2. Harvest Losses to Lower Tax Liability

If you regularly monitor your portfolio, selling investment assets currently at a loss can lower your tax liability. The losses can then reduce the taxes you owe on any capital gains. You can use up to $3,000 of these losses against other income. These losses can also be carried over until following years.

3. Contribute Maximum Amount to Retirement

If you have a tax-deferred retirement account, such as a traditional IRA or 401(k), contributions reap countless benefits. The payments compound over time and use tax-free money, so over time, this investment in your future is highly valuable. 

However, before you even reach retirement age, your contributions also have tax benefits. The contributions you make lower your taxable income, so setting aside as much as possible for your budget, or at least meeting the amount your employer will match, will decrease your tax bill. 

4. Donate to Charity

A simple way to claim more deductions at the end of the year is by donating to charity. This season is known as the season of giving, and with that sentiment, many donate at this time; however, contributing now results in a tax write-off for 2021. For those filing jointly, you can write off up to $600 this year for contributions made, while all others can write off up to $300, even if you are not itemizing deductions.

5. Spend Remaining FSA Funds

Many employers offer FSA accounts, which have advantages if used in the right way. They take pre-tax dollars and hold them for any out-of-pocket healthcare costs you may incur.

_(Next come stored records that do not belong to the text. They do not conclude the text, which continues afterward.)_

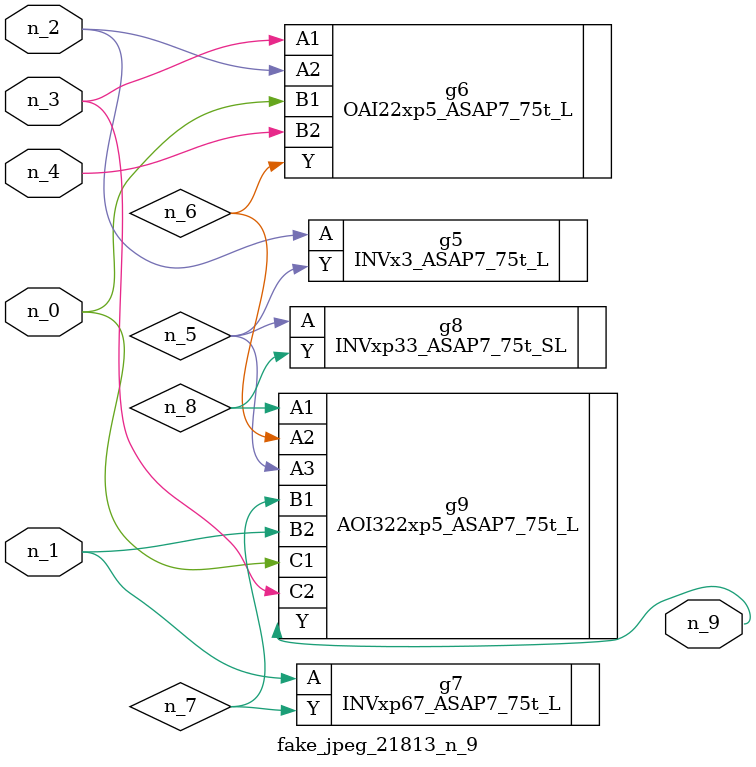
<source format=v>
module fake_jpeg_21813_n_9 (n_3, n_2, n_1, n_0, n_4, n_9);

input n_3;
input n_2;
input n_1;
input n_0;
input n_4;

output n_9;

wire n_8;
wire n_6;
wire n_5;
wire n_7;

INVx3_ASAP7_75t_L g5 ( 
.A(n_2),
.Y(n_5)
);

OAI22xp5_ASAP7_75t_L g6 ( 
.A1(n_3),
.A2(n_2),
.B1(n_0),
.B2(n_4),
.Y(n_6)
);

INVxp67_ASAP7_75t_L g7 ( 
.A(n_1),
.Y(n_7)
);

INVxp33_ASAP7_75t_SL g8 ( 
.A(n_5),
.Y(n_8)
);

AOI322xp5_ASAP7_75t_L g9 ( 
.A1(n_8),
.A2(n_6),
.A3(n_5),
.B1(n_7),
.B2(n_1),
.C1(n_0),
.C2(n_3),
.Y(n_9)
);


endmodule
</source>
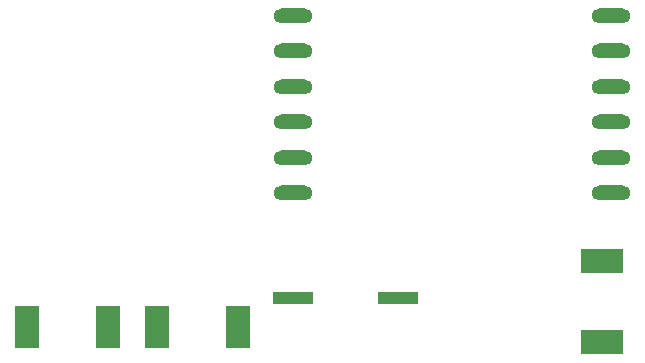
<source format=gtp>
G04*
G04 #@! TF.GenerationSoftware,Altium Limited,Altium NEXUS,1.1.6 (48)*
G04*
G04 Layer_Color=8421504*
%FSLAX25Y25*%
%MOIN*%
G70*
G01*
G75*
%ADD12R,0.08000X0.14000*%
%ADD13O,0.12992X0.05000*%
%ADD14R,0.13386X0.03937*%
%ADD15R,0.14000X0.08000*%
D12*
X102400Y50300D02*
D03*
X75400D02*
D03*
X59200Y50500D02*
D03*
X32200D02*
D03*
D13*
X226584Y95067D02*
D03*
Y106878D02*
D03*
Y118689D02*
D03*
Y130500D02*
D03*
Y142311D02*
D03*
Y154122D02*
D03*
X120600Y95067D02*
D03*
Y106878D02*
D03*
Y118689D02*
D03*
Y130500D02*
D03*
Y142311D02*
D03*
Y154122D02*
D03*
D14*
X120709Y59961D02*
D03*
X155709D02*
D03*
D15*
X223600Y72300D02*
D03*
Y45300D02*
D03*
M02*

</source>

Because it is taken out of your salary in this way, enrolling lowers your taxable income. 

The problem some participants run into is any funds left in the account after December 31st will be taxed, and you could potentially lose the money left in the account. Before the year’s end, schedule any routine appointments, fill your family’s prescriptions, and use the remaining funds to purchase any of FSA-approved items.

By planning ahead with these steps, and working with your local accounting firm in Charlotte, you can enter tax season feeling confident and prepared.